Wat wordt gevraagd: Verzamel alsjeblieft elke regel uit de vermeldingen hieronder waarin het woord "family" voorkomt, en schrijf die regels over. Het verschil tussen hoofdletters en kleine letters telt mee.

Ruwe gegevens:
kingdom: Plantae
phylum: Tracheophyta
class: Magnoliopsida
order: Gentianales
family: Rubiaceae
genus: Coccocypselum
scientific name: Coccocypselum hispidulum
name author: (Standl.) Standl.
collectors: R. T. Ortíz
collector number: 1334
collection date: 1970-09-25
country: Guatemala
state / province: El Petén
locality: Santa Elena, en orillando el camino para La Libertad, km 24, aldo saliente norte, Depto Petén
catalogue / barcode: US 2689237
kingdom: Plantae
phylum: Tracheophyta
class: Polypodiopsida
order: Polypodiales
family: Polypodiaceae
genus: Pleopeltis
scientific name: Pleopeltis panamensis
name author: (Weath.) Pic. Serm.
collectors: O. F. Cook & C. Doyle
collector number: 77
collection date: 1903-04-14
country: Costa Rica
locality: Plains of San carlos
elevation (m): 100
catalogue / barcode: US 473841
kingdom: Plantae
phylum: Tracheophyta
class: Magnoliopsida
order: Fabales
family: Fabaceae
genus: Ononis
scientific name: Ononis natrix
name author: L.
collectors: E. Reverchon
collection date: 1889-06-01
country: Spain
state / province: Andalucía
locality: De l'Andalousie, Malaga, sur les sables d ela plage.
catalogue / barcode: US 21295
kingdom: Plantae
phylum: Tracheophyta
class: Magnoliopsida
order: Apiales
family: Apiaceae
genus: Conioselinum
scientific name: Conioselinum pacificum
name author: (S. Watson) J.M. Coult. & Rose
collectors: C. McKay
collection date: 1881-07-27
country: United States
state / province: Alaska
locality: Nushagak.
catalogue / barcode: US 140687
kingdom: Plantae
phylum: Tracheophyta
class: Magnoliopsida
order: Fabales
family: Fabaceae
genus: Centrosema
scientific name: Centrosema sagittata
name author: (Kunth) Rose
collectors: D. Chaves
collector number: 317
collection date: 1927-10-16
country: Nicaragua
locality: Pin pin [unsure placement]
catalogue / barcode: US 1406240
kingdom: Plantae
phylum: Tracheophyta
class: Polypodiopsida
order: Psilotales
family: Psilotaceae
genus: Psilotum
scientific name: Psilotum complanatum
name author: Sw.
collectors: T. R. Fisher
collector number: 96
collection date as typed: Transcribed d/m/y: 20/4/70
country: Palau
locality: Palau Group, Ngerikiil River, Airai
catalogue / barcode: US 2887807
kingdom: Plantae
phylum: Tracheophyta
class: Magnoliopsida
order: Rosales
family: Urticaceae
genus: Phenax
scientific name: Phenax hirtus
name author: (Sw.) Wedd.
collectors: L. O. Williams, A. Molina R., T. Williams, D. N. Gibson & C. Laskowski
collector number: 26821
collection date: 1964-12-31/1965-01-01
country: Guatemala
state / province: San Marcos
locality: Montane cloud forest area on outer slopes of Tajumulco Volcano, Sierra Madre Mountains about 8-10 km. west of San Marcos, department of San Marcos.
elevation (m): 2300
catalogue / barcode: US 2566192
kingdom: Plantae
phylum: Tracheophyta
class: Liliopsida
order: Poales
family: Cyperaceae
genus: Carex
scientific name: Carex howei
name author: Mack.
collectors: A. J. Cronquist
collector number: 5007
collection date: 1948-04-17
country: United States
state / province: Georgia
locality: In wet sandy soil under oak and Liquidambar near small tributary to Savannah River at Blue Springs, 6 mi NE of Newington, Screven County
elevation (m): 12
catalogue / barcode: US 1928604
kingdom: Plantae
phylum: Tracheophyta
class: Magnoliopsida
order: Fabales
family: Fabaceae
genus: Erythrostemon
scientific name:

Uitgewerkte oplossing:
family: Rubiaceae
family: Polypodiaceae
family: Fabaceae
family: Apiaceae
family: Fabaceae
family: Psilotaceae
family: Urticaceae
family: Cyperaceae
family: Fabaceae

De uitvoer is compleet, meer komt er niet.